In order to get to grips with the implications of the LCSH 655 for our own fiction indexing the British Library set up a working group to explore the issues surrounding access by form and genre for all works of fiction, both individual and collected works, widening the issues to include consideration of the use of the proposed form subdivision, $v. Contacts with LC and with relevant ALA subcommittees ensured that we grounded our work in debates that were already advanced in the wider cooperative community. The result of our work was the submission of a discussion paper to LC, to the ALA SAC Subcommittee on Form Headings/Subdivisions implementation, and to the SAC Subcommittee to Revise the Guidelines on Subject Access to Fiction. (7)
I will not attempt to rehearse the arguments of our paper in detail. The purpose of the paper was to present a coherent, and complete set of recommendations for standardising the application of form data to works of fiction, in order to provide a focus for discussion and debate which had hitherto been piecemeal.

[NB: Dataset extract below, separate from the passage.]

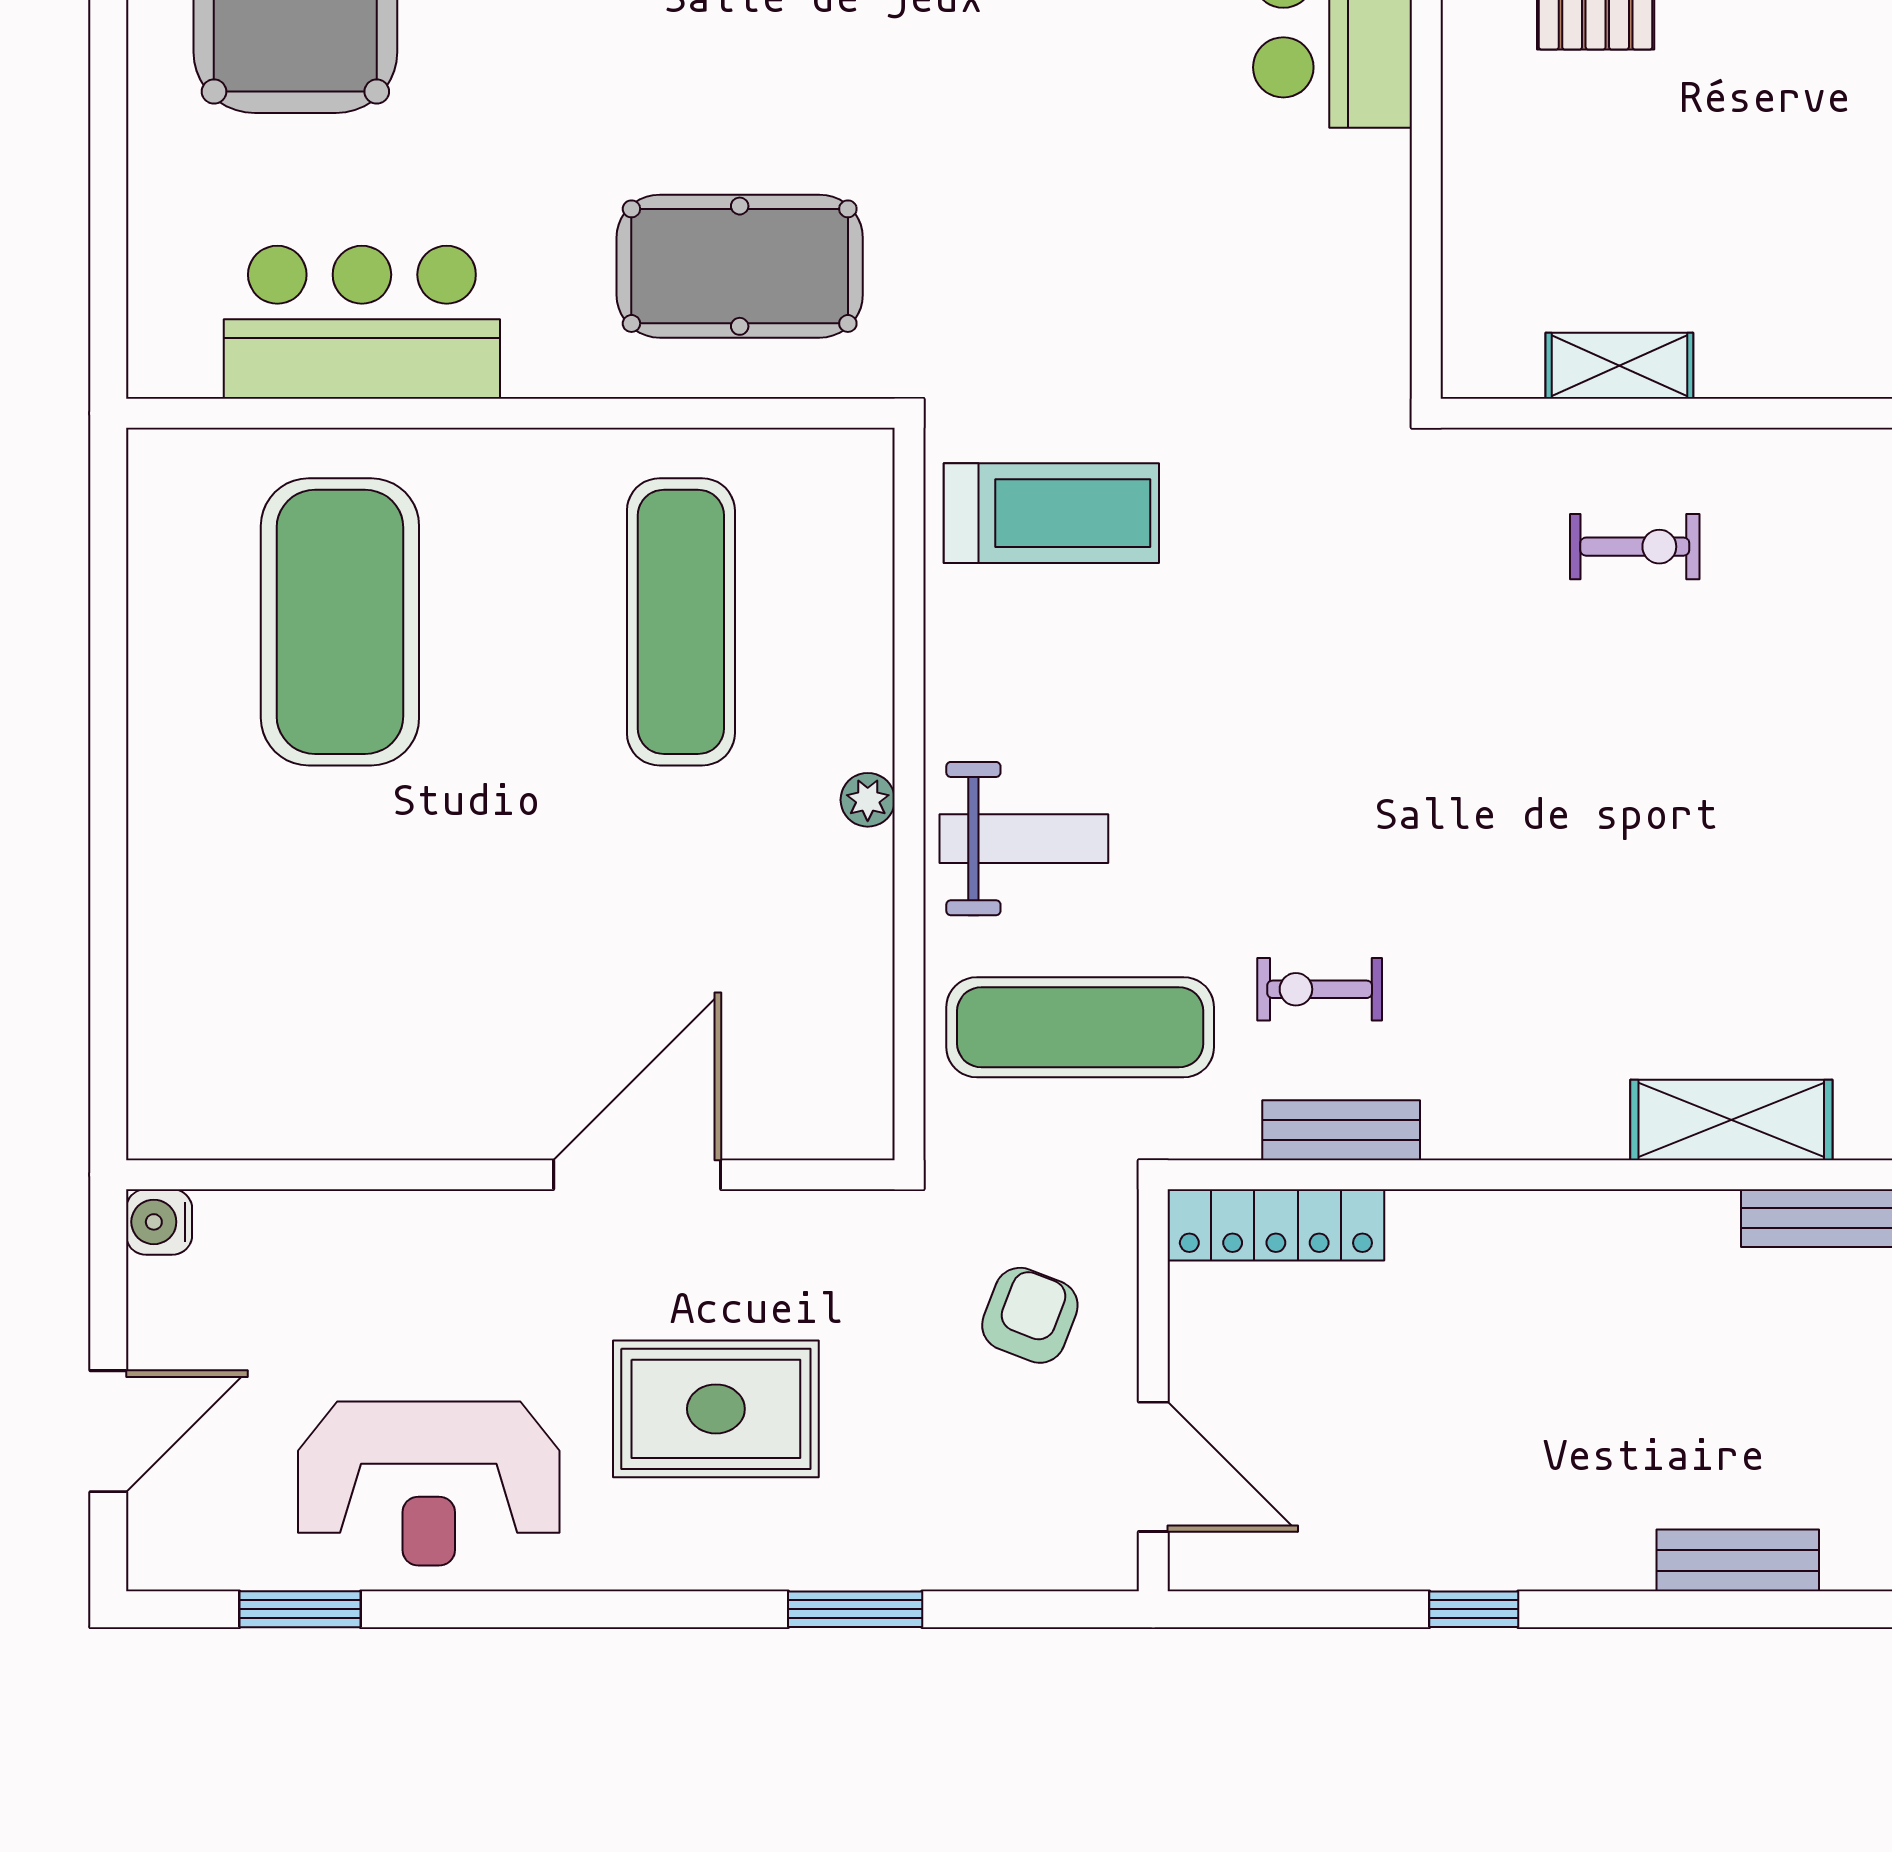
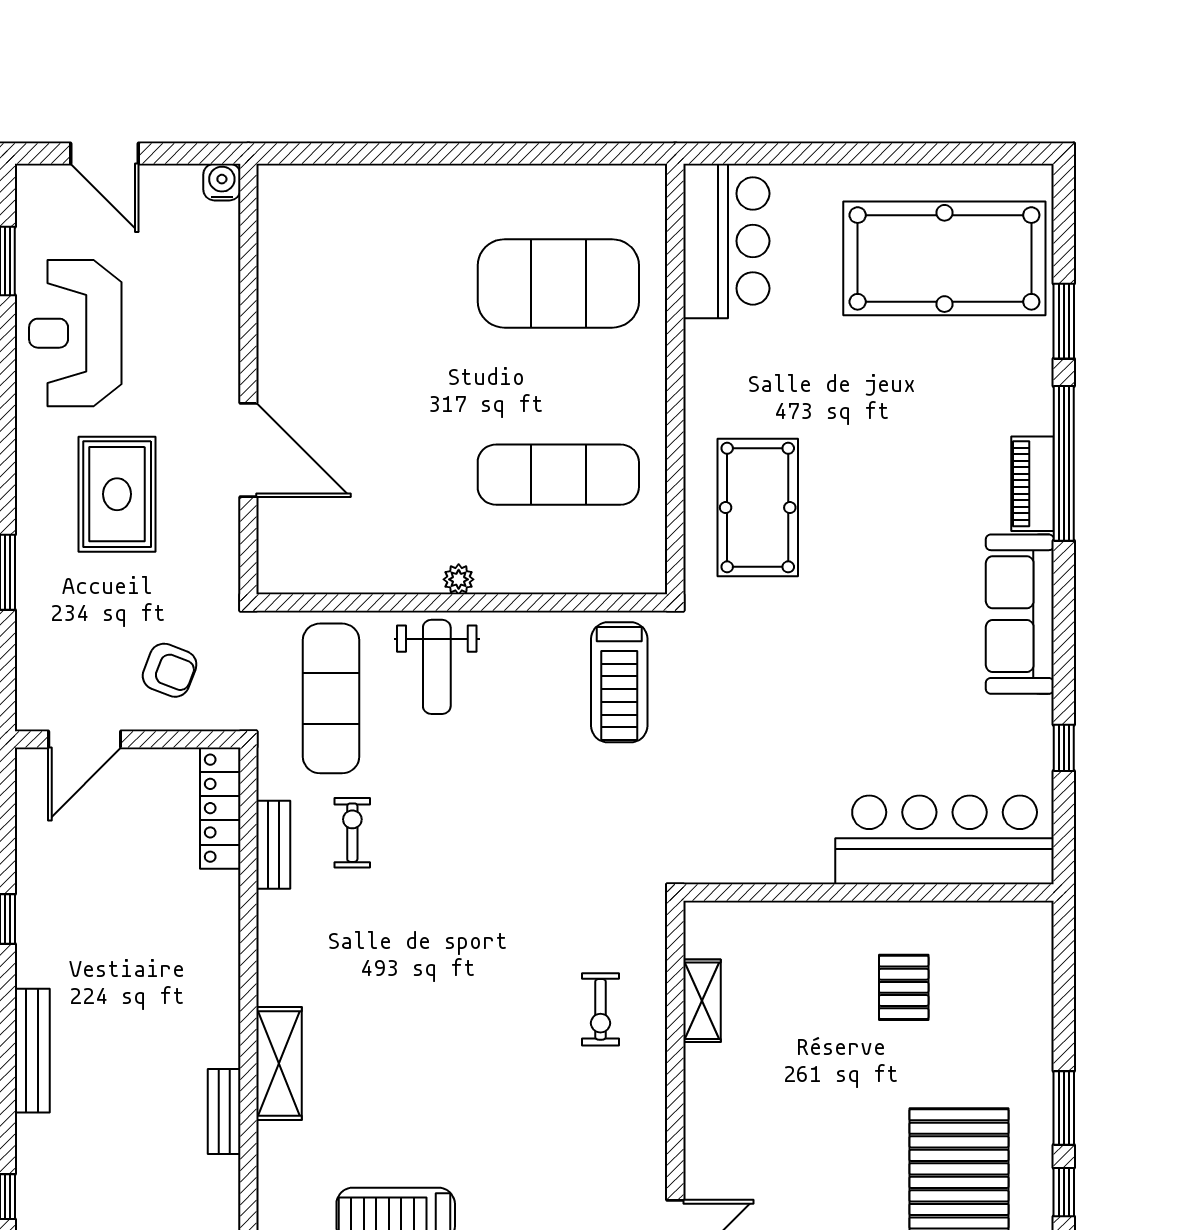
bar counter: (362, 322) -> (726, 241), moved
bench: (1738, 1560) -> (32, 1051), width x1.36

We have taken it as an underlying asumption that the future development of LCSH provides an opportunity to subsume the GSAFD headings wholly into the larger file in order to maximise the benefits of thesaurally controlled access to individual and collected works of fiction. Arguing the case in detail led us into addressing a variety of issues: What does the principle of specificity mean in the context of form data, as opposed to topical data? Does disentangling form data from topical data by means of the new MARC tags present an opportunity for re-visiting certain standard practices for using pre-coordinate strings or post-coordinate headings? How are genre headings defined?
How our contribution of some answers to these questions will serve in the eventual development of LCSH in this area remains to be seen. Working in the cooperative environment means that progress is made through dialogue and it is encouraging to find that both the Library of Congress and the wider community of LCSH users interested in this area have responded extremely positively to the paper. A dialogue has been opened.
The reference structures already present on the LCSH file provide a significant starting point for the development of software to enhance subject searching on catalogues. As an example, I was recently treated to a demonstration by Steve Pollitt of his view-based searching system which he has developed with the EMBASE thesaurus, and is now developing for use with Dewey. (8) Potential future developments can be envisaged which would exploit links between Dewey and LCSH.and the reference structures on the LCSH file. The system might also exploit the post-coordinate associations of headings on bibliographic records. Other research, such as Karen Drabenstott's proposal for system generated search trees, offer alternative strategies for developing the user friendliness of subject access through LCSH. By designing OPACs to exploit the structures which are there in LCSH a benefit would immediately be provided for end users. Further development work on reference structures would also become better informed by the demonstration of how LCSH performs in this enhanced environment.
Major improvements in the authority control of LCSH are already planned and scheduled by the Library of Congress. A full authority file of free-floating subdivisions will finally base the application of LCSH entirely in the online environment. This will provide a platform for resolving the problem I touched on earlier: how to bring in changes without compromising the coherence of the catalogue. Systems with linked authority files have the potential to allow for the retrospective upgrade of the LCSH assigned on catalogues. Savings will be made where it is no longer necessary to maintain consistency by amending headings record by record. Benefits to the vocabulary will also accrue where there is no longer an obstacle to change in the scale of the manual amendment of backfiles.